[[ SUPPLIED RECORDS, beginning ]]

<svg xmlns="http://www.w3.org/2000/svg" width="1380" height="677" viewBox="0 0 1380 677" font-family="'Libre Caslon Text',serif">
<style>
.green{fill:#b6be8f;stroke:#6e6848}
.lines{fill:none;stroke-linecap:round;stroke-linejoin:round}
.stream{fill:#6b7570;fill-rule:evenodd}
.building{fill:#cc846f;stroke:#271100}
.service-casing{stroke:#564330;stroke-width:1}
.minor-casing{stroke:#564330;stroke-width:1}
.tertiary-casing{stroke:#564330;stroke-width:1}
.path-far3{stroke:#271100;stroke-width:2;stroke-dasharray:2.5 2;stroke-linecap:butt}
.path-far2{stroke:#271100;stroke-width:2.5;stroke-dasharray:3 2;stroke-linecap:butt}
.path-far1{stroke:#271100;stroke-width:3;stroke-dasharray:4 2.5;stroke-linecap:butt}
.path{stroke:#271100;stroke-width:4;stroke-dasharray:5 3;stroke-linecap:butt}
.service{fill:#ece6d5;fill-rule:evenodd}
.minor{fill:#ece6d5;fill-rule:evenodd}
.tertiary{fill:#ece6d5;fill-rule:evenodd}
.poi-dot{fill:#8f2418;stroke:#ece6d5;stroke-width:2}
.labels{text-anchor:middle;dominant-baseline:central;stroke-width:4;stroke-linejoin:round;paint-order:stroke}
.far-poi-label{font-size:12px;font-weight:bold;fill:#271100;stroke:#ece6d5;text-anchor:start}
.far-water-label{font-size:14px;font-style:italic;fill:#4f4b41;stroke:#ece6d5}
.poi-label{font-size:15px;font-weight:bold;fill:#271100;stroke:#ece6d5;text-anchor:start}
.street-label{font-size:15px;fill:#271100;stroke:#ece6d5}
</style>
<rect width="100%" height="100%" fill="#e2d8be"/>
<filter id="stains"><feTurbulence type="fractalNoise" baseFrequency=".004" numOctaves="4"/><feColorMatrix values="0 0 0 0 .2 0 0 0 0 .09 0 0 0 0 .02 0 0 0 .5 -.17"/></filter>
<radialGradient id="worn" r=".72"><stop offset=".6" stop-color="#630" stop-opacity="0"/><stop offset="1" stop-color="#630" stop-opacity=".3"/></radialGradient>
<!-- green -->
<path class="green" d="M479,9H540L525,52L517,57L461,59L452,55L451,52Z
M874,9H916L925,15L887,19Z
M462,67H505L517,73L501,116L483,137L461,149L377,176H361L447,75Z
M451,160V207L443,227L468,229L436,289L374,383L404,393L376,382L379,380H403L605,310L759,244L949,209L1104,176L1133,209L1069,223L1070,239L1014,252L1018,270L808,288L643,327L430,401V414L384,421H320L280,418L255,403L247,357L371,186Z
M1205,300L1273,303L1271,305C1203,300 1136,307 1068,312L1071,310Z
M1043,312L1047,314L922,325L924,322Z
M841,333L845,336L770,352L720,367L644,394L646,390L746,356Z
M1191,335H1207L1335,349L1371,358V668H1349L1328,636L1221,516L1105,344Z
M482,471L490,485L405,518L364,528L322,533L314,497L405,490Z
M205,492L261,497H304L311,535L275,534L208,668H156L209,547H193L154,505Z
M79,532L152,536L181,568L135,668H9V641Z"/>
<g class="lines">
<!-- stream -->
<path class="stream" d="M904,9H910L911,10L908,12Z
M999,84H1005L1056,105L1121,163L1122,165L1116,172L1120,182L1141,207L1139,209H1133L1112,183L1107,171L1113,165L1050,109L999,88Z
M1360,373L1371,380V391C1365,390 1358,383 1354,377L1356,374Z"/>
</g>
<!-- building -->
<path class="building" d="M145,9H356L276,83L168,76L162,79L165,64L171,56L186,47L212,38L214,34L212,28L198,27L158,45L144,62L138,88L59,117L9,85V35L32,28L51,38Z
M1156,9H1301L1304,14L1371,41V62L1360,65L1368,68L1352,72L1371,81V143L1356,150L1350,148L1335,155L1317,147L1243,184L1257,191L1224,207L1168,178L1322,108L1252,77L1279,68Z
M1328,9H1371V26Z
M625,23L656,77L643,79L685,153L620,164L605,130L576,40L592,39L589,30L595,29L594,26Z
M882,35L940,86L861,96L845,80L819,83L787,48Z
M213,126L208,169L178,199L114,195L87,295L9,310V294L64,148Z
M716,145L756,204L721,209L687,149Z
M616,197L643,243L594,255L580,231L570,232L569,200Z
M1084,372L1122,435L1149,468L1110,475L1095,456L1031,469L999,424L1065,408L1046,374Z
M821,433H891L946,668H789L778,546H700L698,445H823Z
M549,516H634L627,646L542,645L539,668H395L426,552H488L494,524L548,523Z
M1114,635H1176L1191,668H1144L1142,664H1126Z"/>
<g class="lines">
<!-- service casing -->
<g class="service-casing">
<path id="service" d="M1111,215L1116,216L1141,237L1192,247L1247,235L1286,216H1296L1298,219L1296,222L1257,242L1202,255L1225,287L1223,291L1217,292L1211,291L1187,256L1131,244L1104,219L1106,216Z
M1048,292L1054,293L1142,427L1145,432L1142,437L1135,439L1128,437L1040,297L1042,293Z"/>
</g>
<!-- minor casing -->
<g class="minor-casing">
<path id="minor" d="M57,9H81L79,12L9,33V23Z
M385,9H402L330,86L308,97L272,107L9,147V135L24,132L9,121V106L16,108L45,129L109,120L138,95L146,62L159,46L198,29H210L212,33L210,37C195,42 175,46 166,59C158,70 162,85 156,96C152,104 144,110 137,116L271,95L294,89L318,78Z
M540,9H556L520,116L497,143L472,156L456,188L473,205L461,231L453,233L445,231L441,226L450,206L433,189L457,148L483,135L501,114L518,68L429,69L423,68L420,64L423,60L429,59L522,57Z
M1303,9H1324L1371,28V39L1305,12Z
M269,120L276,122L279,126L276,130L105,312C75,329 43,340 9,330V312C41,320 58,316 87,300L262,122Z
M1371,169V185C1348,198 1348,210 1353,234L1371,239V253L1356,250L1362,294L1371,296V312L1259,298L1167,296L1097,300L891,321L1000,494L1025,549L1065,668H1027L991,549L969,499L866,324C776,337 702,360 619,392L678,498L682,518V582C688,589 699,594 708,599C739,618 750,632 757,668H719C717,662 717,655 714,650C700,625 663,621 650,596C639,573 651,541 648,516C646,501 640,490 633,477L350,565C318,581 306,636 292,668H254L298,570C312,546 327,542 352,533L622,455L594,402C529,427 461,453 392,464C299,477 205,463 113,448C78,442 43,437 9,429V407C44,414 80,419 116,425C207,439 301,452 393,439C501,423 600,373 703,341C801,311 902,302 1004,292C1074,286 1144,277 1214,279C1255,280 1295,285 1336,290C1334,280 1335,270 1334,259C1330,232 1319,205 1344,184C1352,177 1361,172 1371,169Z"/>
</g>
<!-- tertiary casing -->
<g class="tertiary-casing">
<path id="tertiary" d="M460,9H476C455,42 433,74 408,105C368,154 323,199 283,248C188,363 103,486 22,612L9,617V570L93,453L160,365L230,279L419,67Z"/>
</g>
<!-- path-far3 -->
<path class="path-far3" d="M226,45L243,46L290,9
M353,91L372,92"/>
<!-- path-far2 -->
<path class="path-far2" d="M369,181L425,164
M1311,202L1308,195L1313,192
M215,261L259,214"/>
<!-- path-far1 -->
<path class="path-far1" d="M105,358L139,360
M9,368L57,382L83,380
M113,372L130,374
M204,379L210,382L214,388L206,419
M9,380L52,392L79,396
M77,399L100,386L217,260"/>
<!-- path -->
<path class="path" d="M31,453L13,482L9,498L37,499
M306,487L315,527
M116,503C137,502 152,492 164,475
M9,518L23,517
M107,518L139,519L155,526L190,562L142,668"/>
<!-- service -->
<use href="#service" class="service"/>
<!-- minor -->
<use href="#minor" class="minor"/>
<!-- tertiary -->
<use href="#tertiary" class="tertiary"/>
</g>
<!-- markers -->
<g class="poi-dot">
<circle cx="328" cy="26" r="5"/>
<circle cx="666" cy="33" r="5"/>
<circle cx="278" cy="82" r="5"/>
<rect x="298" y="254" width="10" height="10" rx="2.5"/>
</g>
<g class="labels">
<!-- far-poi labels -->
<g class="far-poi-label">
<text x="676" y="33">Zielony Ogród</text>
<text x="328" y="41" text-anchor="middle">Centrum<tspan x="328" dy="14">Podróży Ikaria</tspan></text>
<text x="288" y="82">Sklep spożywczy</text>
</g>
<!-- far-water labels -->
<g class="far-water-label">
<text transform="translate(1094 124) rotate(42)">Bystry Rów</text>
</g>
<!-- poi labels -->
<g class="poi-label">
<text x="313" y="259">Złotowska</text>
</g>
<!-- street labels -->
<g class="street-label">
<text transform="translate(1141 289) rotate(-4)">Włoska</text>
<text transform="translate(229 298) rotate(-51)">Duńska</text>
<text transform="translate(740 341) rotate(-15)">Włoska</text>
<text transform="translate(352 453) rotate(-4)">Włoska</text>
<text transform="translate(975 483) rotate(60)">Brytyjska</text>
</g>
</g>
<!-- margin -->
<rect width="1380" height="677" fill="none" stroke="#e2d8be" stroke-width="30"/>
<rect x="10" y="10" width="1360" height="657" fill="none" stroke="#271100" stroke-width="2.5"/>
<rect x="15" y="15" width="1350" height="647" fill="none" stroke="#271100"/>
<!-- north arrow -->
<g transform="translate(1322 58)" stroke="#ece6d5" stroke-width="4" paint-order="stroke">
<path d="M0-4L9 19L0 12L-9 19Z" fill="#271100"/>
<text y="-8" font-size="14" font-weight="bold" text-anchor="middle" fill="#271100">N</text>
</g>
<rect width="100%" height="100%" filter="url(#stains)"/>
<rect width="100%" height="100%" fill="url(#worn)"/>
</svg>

[[ SUPPLIED RECORDS, end ]]

- _TASK OBJECTIVE_: Your answer should hold only the lines from the one with "<!-- far-poi labels -->" through the end of the listing above, both ends included, written out exactly.

- _ANSWER_:
<!-- far-poi labels -->
<g class="far-poi-label">
<text x="676" y="33">Zielony Ogród</text>
<text x="328" y="41" text-anchor="middle">Centrum<tspan x="328" dy="14">Podróży Ikaria</tspan></text>
<text x="288" y="82">Sklep spożywczy</text>
</g>
<!-- far-water labels -->
<g class="far-water-label">
<text transform="translate(1094 124) rotate(42)">Bystry Rów</text>
</g>
<!-- poi labels -->
<g class="poi-label">
<text x="313" y="259">Złotowska</text>
</g>
<!-- street labels -->
<g class="street-label">
<text transform="translate(1141 289) rotate(-4)">Włoska</text>
<text transform="translate(229 298) rotate(-51)">Duńska</text>
<text transform="translate(740 341) rotate(-15)">Włoska</text>
<text transform="translate(352 453) rotate(-4)">Włoska</text>
<text transform="translate(975 483) rotate(60)">Brytyjska</text>
</g>
</g>
<!-- margin -->
<rect width="1380" height="677" fill="none" stroke="#e2d8be" stroke-width="30"/>
<rect x="10" y="10" width="1360" height="657" fill="none" stroke="#271100" stroke-width="2.5"/>
<rect x="15" y="15" width="1350" height="647" fill="none" stroke="#271100"/>
<!-- north arrow -->
<g transform="translate(1322 58)" stroke="#ece6d5" stroke-width="4" paint-order="stroke">
<path d="M0-4L9 19L0 12L-9 19Z" fill="#271100"/>
<text y="-8" font-size="14" font-weight="bold" text-anchor="middle" fill="#271100">N</text>
</g>
<rect width="100%" height="100%" filter="url(#stains)"/>
<rect width="100%" height="100%" fill="url(#worn)"/>
</svg>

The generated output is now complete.